Le recours excessif aux prêts au nom de l'aide climatique est un scandale négligé. Les pays les plus pauvres du monde, dont beaucoup sont déjà aux prises avec des dettes insoutenables, ne devraient pas être contraints de contracter des emprunts pour répondre à une crise climatique qui n’est pas de leur ressort.

Tracy Carty, conseillère principale en politique sur le changement climatique chez Oxfam

C'est principalement parce qu'au lieu de venir sous forme de subventions, un choc 80% de tous les financements publics publics pour le climat sont des prêts. Sur ce montant, la moitié – 24 milliards de dollars EU – est non concessionnelle, ce qui signifie que les conditions imposent des remboursements plus élevés de la part des pays en développement les plus pauvres. Beaucoup de ces prêts ont également été surestimés parce qu'ils n'ont pas été accordés spécifiquement pour l'action climatique, mais dans le cadre de programmes de développement plus larges.

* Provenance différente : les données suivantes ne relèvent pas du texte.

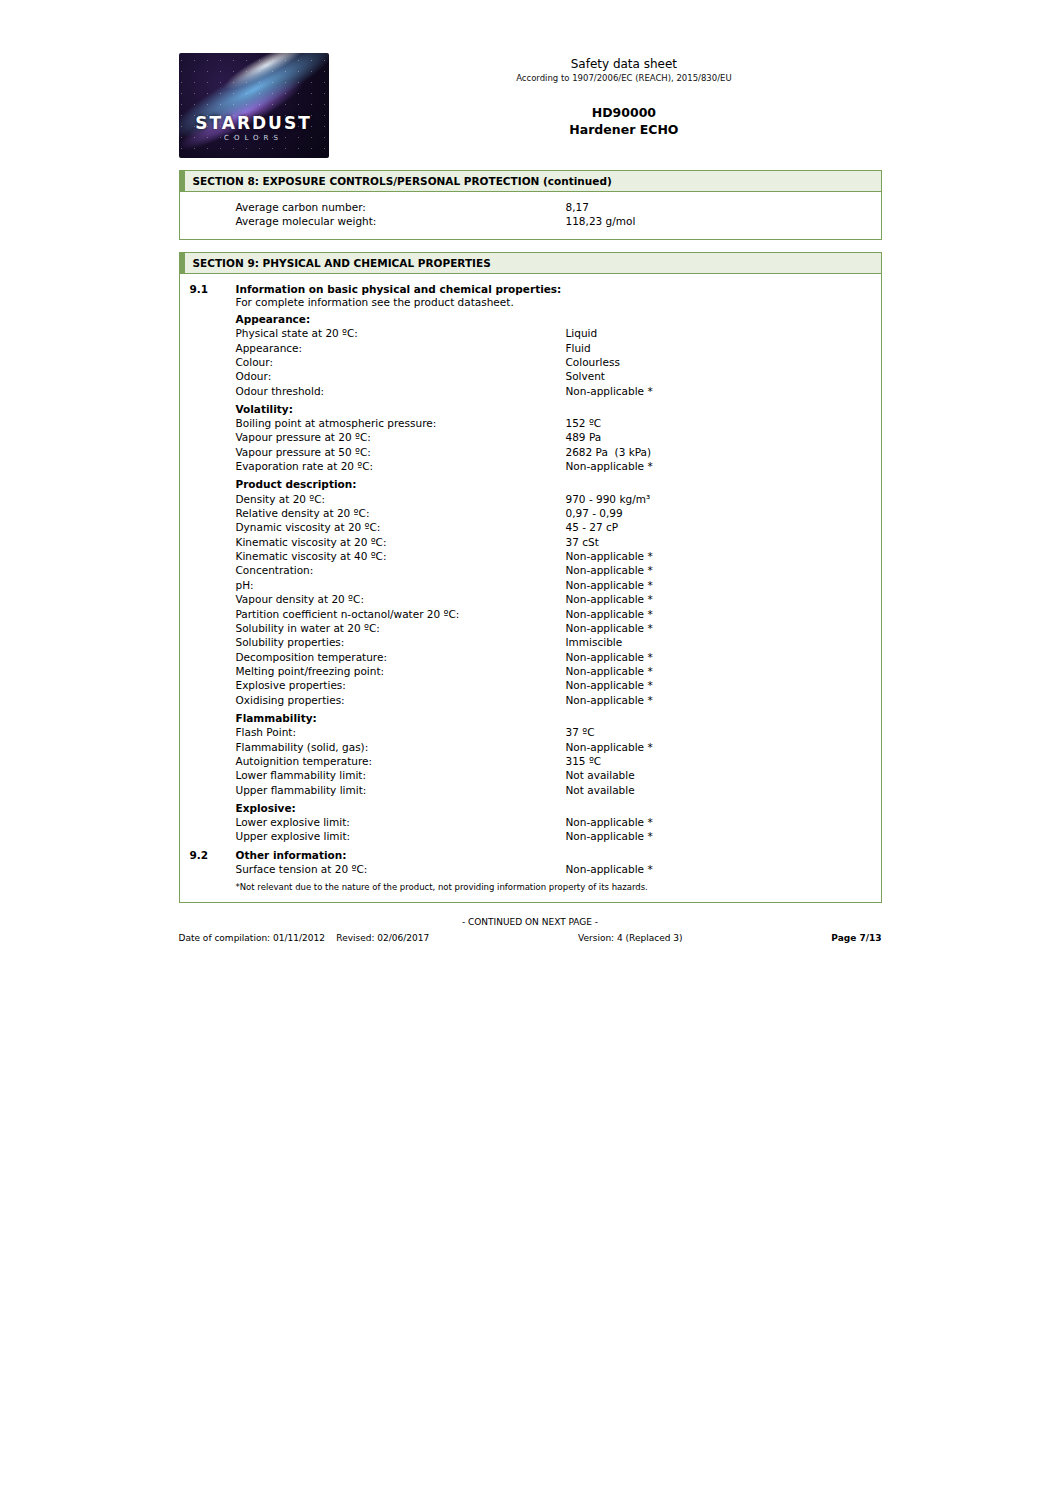STARDUSTCOLORS
Safety data sheet
According to 1907/2006/EC (REACH), 2015/830/EU
HD90000
Hardener ECHO
SECTION 8: EXPOSURE CONTROLS/PERSONAL PROTECTION (continued)
Average carbon number:
8,17
Average molecular weight:
118,23 g/mol
SECTION 9: PHYSICAL AND CHEMICAL PROPERTIES
9.1
Information on basic physical and chemical properties:
For complete information see the product datasheet.
Appearance:
Physical state at 20 ºC:
Liquid
Appearance:
Fluid
Colour:
Colourless
Odour:
Solvent
Odour threshold:
Non-applicable *
Volatility:
Boiling point at atmospheric pressure:
152 ºC
Vapour pressure at 20 ºC:
489 Pa
Vapour pressure at 50 ºC:
2682 Pa (3 kPa)
Evaporation rate at 20 ºC:
Non-applicable *
Product description:
Density at 20 ºC:
970 - 990 kg/m³
Relative density at 20 ºC:
0,97 - 0,99
Dynamic viscosity at 20 ºC:
45 - 27 cP
Kinematic viscosity at 20 ºC:
37 cSt
Kinematic viscosity at 40 ºC:
Non-applicable *
Concentration:
Non-applicable *
pH:
Non-applicable *
Vapour density at 20 ºC:
Non-applicable *
Partition coefficient n-octanol/water 20 ºC:
Non-applicable *
Solubility in water at 20 ºC:
Non-applicable *
Solubility properties:
Immiscible
Decomposition temperature:
Non-applicable *
Melting point/freezing point:
Non-applicable *
Explosive properties:
Non-applicable *
Oxidising properties:
Non-applicable *
Flammability:
Flash Point:
37 ºC
Flammability (solid, gas):
Non-applicable *
Autoignition temperature:
315 ºC
Lower flammability limit:
Not available
Upper flammability limit:
Not available
Explosive:
Lower explosive limit:
Non-applicable *
Upper explosive limit:
Non-applicable *
9.2
Other information:
Surface tension at 20 ºC:
Non-applicable *
*Not relevant due to the nature of the product, not providing information property of its hazards.
- CONTINUED ON NEXT PAGE -
Date of compilation: 01/11/2012 Revised: 02/06/2017
Version: 4 (Replaced 3)
Page 7/13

«Le recours excessif aux prêts au nom de l'aide climatique est un scandale négligé. Les pays les plus pauvres du monde, dont beaucoup sont déjà aux prises avec des dettes insoutenables, ne devraient pas être obligés de contracter des prêts pour répondre à une crise climatique qui ne leur est pas imputable », a déclaré Tracy Carty, conseillère politique principale sur le changement climatique chez Oxfam et l'une des les auteurs du rapport.

En outre, une grande partie du financement n'a pas ciblé les pays les plus exposés aux menaces climatiques. Seulement 3% de tous les financements publics pour le climat sont allés aux petits États insulaires en développement (PEID) – États qui sont désormais les plus vulnérables aux impacts du changement climatique, comme l'élévation du niveau de la mer et les inondations côtières, qui ont également le moins de ressources pour faire face à ces catastrophes.

Le financement de l'adaptation au climat faisait également défaut, avec seulement 25% du financement dépensé pour aider les pays à mettre en place des systèmes d'alerte et d'autres mesures d'adaptation, tandis que les deux tiers de l'argent étaient dépensés pour aider les pays à réduire leurs émissions de carbone. Ce mois-ci seulement, des experts de l'ONU ont appelé toutes les nations, en particulier les PEID, à augmenter les investissements d'adaptation ou à risquer de faire face à des crises économiques et humanitaires astronomiques dans un proche avenir.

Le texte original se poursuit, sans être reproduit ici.